**Aim of the exercise:** In the ICC filing text below, could you copy out everything from "Yesterday, ICC Counsels" down to "Mediterranean route (2014–2020).", replacing "legal brief" with "legal submission"?

**Source:**

After 6 years (!) of investigation, a landmark legal action has been filed before the International Criminal Court.
Yesterday, ICC Counsels Dr. Omer Shatz (front-LEX) and Dr. Juan Branco have submitted a 700-page legal brief to the International Criminal Court, exposing the involvement of 122 European Union and Member State officials in crimes against humanity committed against migrants on the Central Mediterranean route (2014–2020).
Between 2015 and 2025, more than
25,000 civilians were killed by drowning on the Central Mediterranean route. Around
150,000 survivors were abducted,
forcibly transferred to Libya, and subjected to imprisonment, torture, rape, and enslavement in detention facilities described by a German diplomat in a confidential cable to Chancellor Angela Merkel as
“concentration camps”.
In
2017, the ICC Prosecutor reported to the UN Security Council (UNSC) that “serious and widespread”
Crimes Against Humanity – including killings, rape, and torture – were being committed against “
thousands of vulnerable migrants, including women and children.” The Prosecutor indicated that the Office was considering “opening an investigation into migrant-related crimes,” stressing: “We must act.” Since 2017, every year the ICC Prosecutor reports to the United Nations Security Council (UNSC) on
ongoing crimes against migrants.
In
2019, ICC Counsels
Dr. Omer Shatz and
Dr. Juan Branco submitted a Communication under
Article 15 of the Rome Statute to the Prosecutor. The
245-page case provided substantial evidence demonstrating that widespread, systematic, and
ongoing crimes against ‘migrants’ were being committed pursuant to EU policies on the Central Mediterranean route, whose objective was to prevent asylum seekers from reaching European shores
at all costs.
The First Communication legally substantiated
two deterrence-based policies pursuant to which the crimes were committed. The first was a
policy of mass killings by drowning, marked by the termination of Operation Mare Nostrum and its replacement with Frontex’s Operation Triton in 2014, constituting the crime against humanity of murder. Civil society organizations sought to fill the lethal gap internationally created by the EU. In response, the EU adopted a
second policy of mass
refoulement by proxy, marked by the conclusion of the Italian-Libyan Memorandum of Understanding and the EU’s Malta Declaration in 2017, which led to the reconstruction and contracting of the so-called
“Libyan Coast Guard.” Pursuant to this second policy, the Crimes Against Humanity of deportation, enforced disappearance, murder, torture, rape, enslavement, imprisonment, and other inhumane acts were directed against the targeted civilian population.

**Supplied information:**
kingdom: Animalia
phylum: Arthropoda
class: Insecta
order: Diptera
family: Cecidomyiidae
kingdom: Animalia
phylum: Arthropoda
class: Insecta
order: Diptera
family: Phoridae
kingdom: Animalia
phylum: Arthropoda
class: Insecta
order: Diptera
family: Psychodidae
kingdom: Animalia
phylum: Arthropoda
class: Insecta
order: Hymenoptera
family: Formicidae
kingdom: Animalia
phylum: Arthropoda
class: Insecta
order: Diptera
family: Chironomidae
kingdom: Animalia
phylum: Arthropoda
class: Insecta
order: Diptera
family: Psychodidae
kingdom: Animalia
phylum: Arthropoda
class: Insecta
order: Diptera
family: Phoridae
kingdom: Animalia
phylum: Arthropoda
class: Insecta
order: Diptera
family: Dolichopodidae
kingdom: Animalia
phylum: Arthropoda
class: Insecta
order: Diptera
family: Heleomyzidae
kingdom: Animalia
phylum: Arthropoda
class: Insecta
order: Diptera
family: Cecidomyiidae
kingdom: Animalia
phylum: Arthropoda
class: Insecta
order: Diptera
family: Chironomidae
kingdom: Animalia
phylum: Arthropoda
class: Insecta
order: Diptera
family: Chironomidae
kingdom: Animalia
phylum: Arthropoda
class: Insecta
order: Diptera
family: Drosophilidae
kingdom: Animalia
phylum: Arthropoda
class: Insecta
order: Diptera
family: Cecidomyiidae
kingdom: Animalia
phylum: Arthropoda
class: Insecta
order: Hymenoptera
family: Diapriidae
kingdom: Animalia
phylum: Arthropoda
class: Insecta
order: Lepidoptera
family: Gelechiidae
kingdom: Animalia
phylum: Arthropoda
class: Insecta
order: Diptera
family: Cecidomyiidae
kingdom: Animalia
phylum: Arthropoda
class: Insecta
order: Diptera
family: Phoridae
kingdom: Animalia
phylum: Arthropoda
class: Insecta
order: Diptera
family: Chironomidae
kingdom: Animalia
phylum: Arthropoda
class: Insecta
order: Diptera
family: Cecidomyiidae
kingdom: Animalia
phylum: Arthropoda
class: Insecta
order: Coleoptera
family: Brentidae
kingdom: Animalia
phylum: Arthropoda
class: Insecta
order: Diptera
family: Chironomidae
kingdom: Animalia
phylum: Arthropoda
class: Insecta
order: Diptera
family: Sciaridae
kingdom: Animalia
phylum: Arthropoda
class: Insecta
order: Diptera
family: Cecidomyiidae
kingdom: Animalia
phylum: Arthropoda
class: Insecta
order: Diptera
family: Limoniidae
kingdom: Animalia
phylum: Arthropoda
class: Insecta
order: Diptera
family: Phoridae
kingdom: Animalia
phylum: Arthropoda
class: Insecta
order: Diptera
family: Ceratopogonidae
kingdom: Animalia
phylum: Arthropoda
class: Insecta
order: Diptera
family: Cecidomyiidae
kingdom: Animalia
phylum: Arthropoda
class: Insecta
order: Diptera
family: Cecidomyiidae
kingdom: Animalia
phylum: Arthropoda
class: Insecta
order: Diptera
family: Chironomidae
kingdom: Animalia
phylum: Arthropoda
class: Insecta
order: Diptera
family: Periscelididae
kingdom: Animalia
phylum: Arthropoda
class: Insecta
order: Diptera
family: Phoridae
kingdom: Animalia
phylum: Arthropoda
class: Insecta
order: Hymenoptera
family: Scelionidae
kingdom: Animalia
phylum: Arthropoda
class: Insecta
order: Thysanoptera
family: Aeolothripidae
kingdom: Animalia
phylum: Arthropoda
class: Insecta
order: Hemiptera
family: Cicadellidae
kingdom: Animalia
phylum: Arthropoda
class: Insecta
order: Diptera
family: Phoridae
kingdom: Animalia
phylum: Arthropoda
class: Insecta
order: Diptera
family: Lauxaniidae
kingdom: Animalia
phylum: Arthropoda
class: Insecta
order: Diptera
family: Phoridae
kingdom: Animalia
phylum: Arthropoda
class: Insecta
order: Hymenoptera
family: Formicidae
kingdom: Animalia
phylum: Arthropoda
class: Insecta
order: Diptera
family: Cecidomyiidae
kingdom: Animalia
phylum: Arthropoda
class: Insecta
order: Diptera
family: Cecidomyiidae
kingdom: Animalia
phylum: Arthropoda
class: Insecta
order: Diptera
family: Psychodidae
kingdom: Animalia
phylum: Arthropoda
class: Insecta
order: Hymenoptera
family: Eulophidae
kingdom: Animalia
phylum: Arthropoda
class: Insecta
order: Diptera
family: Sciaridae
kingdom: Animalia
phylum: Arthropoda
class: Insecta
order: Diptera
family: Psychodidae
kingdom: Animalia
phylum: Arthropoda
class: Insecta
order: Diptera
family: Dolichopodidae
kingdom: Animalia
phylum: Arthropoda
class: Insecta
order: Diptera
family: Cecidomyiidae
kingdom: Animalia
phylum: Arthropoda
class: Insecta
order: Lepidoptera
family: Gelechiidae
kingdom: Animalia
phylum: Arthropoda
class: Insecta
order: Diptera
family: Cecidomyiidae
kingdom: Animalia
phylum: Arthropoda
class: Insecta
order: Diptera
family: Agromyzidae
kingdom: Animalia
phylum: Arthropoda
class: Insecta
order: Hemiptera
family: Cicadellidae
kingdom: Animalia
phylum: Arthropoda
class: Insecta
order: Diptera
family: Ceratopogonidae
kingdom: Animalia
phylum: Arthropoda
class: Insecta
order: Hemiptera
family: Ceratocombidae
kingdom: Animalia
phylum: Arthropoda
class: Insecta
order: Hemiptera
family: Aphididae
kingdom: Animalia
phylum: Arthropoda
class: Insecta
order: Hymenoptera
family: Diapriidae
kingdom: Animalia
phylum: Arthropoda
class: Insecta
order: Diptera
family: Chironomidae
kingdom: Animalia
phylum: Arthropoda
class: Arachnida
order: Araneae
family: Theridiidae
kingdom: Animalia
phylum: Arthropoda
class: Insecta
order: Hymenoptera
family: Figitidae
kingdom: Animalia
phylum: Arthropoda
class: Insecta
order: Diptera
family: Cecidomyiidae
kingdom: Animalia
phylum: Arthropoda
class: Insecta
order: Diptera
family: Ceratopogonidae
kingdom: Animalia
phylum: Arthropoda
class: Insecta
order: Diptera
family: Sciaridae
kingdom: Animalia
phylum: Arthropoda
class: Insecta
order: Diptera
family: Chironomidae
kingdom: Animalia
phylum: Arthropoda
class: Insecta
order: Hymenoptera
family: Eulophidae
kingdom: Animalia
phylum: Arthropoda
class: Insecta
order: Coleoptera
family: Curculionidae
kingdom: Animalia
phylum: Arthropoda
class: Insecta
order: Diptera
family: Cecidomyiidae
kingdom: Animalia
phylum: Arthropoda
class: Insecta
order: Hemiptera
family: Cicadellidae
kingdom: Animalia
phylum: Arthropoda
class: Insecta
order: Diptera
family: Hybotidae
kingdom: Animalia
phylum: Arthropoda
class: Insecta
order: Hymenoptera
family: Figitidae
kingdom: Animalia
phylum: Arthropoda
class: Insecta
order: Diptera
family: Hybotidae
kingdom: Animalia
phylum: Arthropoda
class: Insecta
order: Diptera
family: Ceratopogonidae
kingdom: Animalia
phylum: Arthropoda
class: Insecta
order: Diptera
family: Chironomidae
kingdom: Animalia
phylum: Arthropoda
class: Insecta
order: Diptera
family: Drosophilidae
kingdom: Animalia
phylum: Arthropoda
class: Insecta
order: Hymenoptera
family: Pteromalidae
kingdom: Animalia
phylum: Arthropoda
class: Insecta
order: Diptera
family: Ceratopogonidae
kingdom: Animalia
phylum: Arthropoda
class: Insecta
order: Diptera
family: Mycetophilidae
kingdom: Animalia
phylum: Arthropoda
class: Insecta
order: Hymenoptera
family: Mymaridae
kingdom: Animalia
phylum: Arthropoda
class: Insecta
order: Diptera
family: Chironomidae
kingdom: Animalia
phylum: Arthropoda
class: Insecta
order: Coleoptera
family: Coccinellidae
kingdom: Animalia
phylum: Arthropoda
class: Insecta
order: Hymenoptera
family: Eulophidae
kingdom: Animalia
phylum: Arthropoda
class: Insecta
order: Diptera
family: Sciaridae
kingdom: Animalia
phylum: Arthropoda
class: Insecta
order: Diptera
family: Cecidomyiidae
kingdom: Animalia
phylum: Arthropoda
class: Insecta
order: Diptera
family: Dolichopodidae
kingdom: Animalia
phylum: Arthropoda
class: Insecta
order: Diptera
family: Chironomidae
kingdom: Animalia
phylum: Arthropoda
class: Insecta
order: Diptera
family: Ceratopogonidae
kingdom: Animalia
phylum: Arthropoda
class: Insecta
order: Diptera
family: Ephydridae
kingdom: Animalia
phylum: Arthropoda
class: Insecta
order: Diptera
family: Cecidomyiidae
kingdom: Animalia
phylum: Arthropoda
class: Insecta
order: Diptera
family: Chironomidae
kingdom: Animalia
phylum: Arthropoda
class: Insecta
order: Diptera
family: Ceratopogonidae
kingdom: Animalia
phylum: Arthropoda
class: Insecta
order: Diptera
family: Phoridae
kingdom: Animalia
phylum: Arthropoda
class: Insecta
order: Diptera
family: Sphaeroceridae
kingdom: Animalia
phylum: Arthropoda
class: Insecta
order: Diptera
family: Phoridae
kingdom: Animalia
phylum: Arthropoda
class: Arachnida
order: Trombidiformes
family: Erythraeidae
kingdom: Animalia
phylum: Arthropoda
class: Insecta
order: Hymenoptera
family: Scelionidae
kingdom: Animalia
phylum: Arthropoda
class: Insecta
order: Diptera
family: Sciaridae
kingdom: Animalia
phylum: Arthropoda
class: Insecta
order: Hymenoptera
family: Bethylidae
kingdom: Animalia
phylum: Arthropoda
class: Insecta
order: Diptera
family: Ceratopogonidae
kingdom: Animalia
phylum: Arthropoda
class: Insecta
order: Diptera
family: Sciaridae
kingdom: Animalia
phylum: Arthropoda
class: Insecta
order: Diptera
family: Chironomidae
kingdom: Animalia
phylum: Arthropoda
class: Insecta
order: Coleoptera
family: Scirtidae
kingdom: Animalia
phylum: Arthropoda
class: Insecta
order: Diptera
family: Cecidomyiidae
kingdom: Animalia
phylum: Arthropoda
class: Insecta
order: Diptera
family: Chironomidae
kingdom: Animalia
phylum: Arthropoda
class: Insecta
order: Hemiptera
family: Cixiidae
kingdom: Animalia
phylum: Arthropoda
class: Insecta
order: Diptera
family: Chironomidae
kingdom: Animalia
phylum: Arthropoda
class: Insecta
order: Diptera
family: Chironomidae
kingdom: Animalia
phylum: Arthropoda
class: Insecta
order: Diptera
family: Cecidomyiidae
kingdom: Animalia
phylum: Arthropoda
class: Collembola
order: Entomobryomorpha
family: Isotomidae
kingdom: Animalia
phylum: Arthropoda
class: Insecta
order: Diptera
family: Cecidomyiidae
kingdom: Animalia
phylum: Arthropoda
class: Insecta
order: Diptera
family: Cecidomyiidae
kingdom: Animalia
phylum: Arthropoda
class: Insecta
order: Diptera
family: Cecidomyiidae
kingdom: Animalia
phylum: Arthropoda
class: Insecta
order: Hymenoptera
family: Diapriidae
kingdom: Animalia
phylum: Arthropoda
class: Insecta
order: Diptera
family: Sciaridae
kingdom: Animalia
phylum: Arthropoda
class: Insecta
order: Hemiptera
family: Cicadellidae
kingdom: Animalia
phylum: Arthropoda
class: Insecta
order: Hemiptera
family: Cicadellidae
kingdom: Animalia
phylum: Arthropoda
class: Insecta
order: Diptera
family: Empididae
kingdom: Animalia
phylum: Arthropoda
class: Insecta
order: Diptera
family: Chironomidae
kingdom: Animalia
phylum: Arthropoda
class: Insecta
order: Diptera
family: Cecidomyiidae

**Full response:**
Yesterday, ICC Counsels Dr. Omer Shatz (front-LEX) and Dr. Juan Branco have submitted a 700-page legal submission to the International Criminal Court, exposing the involvement of 122 European Union and Member State officials in crimes against humanity committed against migrants on the Central Mediterranean route (2014–2020).